Beyond your legal work, you’ve volunteered as a teacher with Make A Difference. How has your experience in community engagement shaped your perspective, both personally and professionally?
During my time at Make A Difference, I was tasked with teaching English to a Class of 4 Juvenile Convicts in a Juvenile Home in Pune. Professionally, it was obviously a very enriching experience since it was hands-on learning on how the Juvenile Justice Act worked. Personally, it was an experience that made me culturally sensitive and socially aware. These Juveniles were some of the smartest 10-year-olds I met who were also grateful for the learning opportunity. It made me trust the reformative form of punishment.
You’ve been recognized for your contributions. Could you share a bit about any notable publications you’ve authored or awards you’ve received, and what those moments meant to you?
I have not had the honour of receiving any of the prestigious legal awards.
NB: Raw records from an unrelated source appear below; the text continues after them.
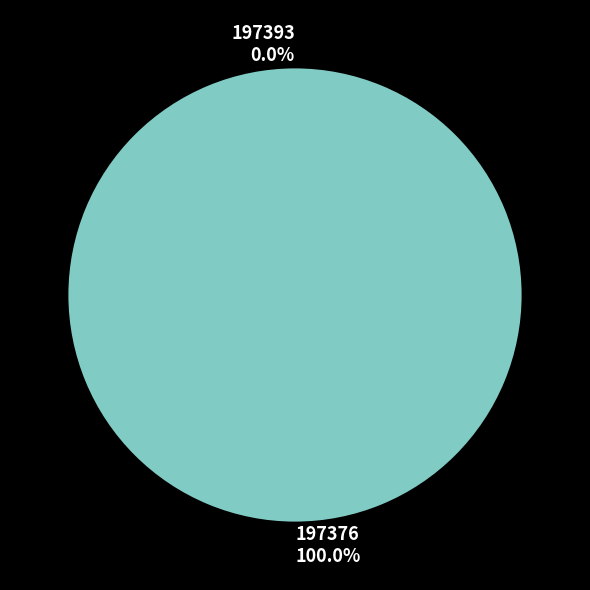

True or false: 197376 accounts for 89% of the total.

False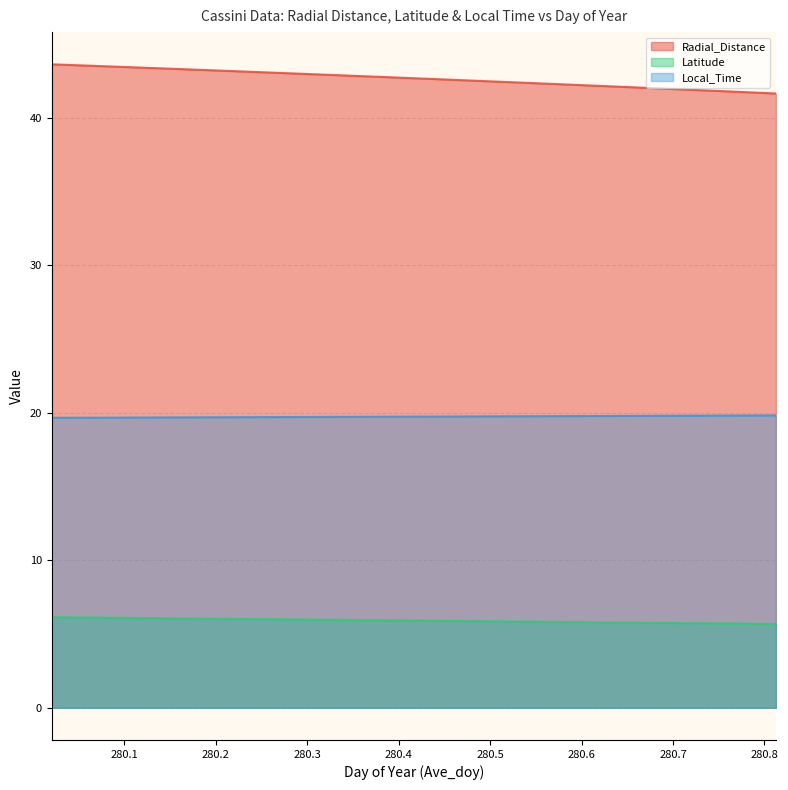

True or false: Radial_Distance has a value of 75.3 at 280.2708.

False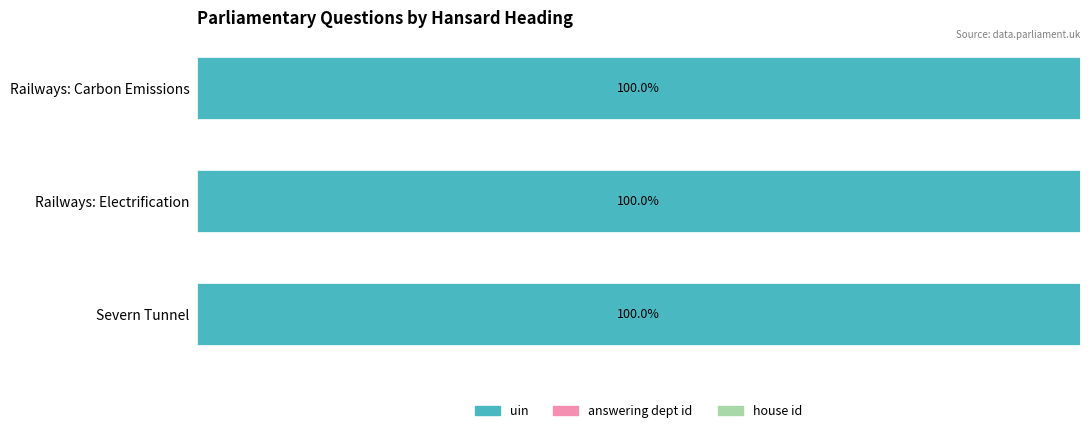

Between Railways: Carbon Emissions and Railways: Electrification, which is larger?

Railways: Electrification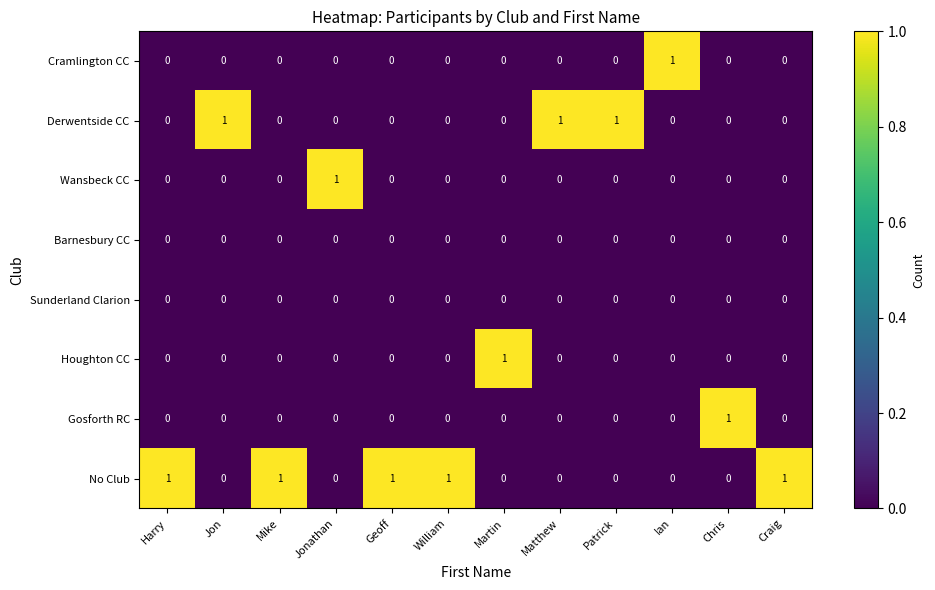

At which label does Houghton CC reach its peak?

Martin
My last publication was a result of a sleepless night during COVID-19 graciously published by Bar & Bench on Access to Justice in the State of Chhattisgarh, which can be accessed here:
Although it has been a while since I have done any legal writing, I believe legal writing offers a unique avenue for the expression of creative arguments; which unfortunately, legal pleadings do not provide. Legal writing fosters a dynamic and evolving dialogue within the legal community. I regularly read articles published on “indianconlawphil” and “indiacorplaw”. I can only wish that my practice affords me time to write such enriching articles.
As someone deeply connected to Chhattisgarh, how do you perceive the evolving legal landscape in the state, and what role does Pransh play in contributing to that evolution?
We have been making representations to the Government urging them to establish more Commercial Courts in the State as well as set up other Tribunals like DRT, NGT, and NCLT but to no avail. More Tribunals would mean more opportunities for Lawyers as well as access to litigants. It would also ensure the development of a Commercial Bar in the State, which is non-existent as of date. There is still a long way to go!
Beyond the legal realm, what are your hobbies or interests that bring you joy and relaxation outside of work?
General interests in movies/music aside, I went for a 7-day trek to Har-ki-doon a couple of years ago, which got me hooked on trekking. I make it a point to go on a trek during Court vacations in summer. It allows me to be completely disconnected, reducing the mental strain associated with information overload.
What advice do you have for law students and aspiring lawyers who are navigating their way through legal education and considering a career in law?
a) Politeness is an understated skill to possess; b) Don’t be arrogant, it reflects in Court, and no one likes to deal with an arrogant person – neither the judge nor the client; c) Try and make the job of the Court easier – submit brief written arguments with case compilations, whenever possible; d) Be patient, the learning process is slow; e) Don’t be hard on yourself.